[[ Supplied data, beginning ]]

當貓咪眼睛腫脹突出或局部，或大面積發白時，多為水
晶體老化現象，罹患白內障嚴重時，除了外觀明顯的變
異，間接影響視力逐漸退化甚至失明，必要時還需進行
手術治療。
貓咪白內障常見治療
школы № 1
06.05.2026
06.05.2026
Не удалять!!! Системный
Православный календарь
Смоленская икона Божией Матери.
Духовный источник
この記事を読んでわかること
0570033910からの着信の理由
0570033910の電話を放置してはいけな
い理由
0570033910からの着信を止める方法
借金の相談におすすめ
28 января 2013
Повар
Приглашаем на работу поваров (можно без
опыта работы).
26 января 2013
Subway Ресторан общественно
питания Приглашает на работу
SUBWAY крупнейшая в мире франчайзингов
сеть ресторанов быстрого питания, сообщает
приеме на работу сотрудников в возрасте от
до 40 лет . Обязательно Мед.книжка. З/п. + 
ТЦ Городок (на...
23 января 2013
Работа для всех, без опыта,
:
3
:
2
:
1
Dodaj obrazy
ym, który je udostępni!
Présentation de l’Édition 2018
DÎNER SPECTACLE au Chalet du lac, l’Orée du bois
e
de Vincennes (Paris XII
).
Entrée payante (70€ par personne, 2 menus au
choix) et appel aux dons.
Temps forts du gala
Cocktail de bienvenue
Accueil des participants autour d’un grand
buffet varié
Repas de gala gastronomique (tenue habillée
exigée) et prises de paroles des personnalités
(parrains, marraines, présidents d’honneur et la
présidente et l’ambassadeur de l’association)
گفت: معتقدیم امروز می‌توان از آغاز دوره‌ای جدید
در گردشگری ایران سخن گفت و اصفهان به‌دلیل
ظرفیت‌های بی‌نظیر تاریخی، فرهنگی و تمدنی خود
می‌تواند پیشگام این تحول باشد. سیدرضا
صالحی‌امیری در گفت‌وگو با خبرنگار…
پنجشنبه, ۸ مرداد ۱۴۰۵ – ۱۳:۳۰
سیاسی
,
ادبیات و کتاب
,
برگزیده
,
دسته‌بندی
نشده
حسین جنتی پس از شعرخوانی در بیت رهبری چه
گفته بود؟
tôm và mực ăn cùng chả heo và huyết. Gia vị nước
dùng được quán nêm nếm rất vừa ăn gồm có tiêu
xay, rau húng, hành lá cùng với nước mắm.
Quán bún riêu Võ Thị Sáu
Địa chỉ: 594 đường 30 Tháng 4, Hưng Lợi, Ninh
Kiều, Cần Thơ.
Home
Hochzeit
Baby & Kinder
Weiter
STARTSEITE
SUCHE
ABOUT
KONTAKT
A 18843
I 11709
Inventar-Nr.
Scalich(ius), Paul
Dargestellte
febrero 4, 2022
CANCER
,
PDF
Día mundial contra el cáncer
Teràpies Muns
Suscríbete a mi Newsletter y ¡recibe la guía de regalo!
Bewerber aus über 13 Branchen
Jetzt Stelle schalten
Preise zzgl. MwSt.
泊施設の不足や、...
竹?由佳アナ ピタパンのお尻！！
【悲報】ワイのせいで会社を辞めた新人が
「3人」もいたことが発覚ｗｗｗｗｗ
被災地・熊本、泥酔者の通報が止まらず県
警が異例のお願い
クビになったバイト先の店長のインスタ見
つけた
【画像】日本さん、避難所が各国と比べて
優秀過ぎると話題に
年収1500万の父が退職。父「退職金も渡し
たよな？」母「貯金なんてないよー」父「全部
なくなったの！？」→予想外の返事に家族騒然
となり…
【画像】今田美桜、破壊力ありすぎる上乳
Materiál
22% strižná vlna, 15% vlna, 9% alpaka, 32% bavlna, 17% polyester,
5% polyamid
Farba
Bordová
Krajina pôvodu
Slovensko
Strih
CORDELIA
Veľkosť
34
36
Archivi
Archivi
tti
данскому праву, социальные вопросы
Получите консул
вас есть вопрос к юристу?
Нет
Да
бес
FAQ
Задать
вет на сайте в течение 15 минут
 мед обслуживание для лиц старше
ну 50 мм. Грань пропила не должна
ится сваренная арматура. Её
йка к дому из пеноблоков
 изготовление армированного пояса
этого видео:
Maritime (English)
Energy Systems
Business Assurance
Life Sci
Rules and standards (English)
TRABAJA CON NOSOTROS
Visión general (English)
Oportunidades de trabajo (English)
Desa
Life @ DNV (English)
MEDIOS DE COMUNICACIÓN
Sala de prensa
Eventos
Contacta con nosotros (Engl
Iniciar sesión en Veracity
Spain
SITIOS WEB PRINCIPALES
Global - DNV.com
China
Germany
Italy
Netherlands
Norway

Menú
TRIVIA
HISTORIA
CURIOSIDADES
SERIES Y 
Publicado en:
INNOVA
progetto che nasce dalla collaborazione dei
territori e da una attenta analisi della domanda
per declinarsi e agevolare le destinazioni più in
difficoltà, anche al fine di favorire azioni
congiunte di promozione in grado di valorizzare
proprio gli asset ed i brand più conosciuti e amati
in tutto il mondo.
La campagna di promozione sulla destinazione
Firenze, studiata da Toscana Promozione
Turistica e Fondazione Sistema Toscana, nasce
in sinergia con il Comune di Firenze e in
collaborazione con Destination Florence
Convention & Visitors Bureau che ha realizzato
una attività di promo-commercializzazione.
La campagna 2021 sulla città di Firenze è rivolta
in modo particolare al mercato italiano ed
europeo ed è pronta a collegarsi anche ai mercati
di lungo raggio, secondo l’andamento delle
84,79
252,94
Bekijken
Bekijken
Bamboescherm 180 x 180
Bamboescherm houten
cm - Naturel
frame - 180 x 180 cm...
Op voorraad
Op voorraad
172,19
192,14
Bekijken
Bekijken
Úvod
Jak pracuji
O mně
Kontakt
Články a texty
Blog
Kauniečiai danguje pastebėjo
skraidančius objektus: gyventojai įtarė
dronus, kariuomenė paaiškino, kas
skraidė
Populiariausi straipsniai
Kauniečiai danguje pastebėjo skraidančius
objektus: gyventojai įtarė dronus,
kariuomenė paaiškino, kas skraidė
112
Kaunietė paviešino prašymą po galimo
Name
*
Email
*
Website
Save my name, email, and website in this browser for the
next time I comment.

[[ Supplied data, end ]]

Your objective -
Exactly as written, copy the lines from the one containing "Bamboescherm houten" to the end of the entries, both ends included.

Response to the exercise -
Bamboescherm houten
cm - Naturel
frame - 180 x 180 cm...
Op voorraad
Op voorraad
172,19
192,14
Bekijken
Bekijken
Úvod
Jak pracuji
O mně
Kontakt
Články a texty
Blog
Kauniečiai danguje pastebėjo
skraidančius objektus: gyventojai įtarė
dronus, kariuomenė paaiškino, kas
skraidė
Populiariausi straipsniai
Kauniečiai danguje pastebėjo skraidančius
objektus: gyventojai įtarė dronus,
kariuomenė paaiškino, kas skraidė
112
Kaunietė paviešino prašymą po galimo
Name
*
Email
*
Website
Save my name, email, and website in this browser for the
next time I comment.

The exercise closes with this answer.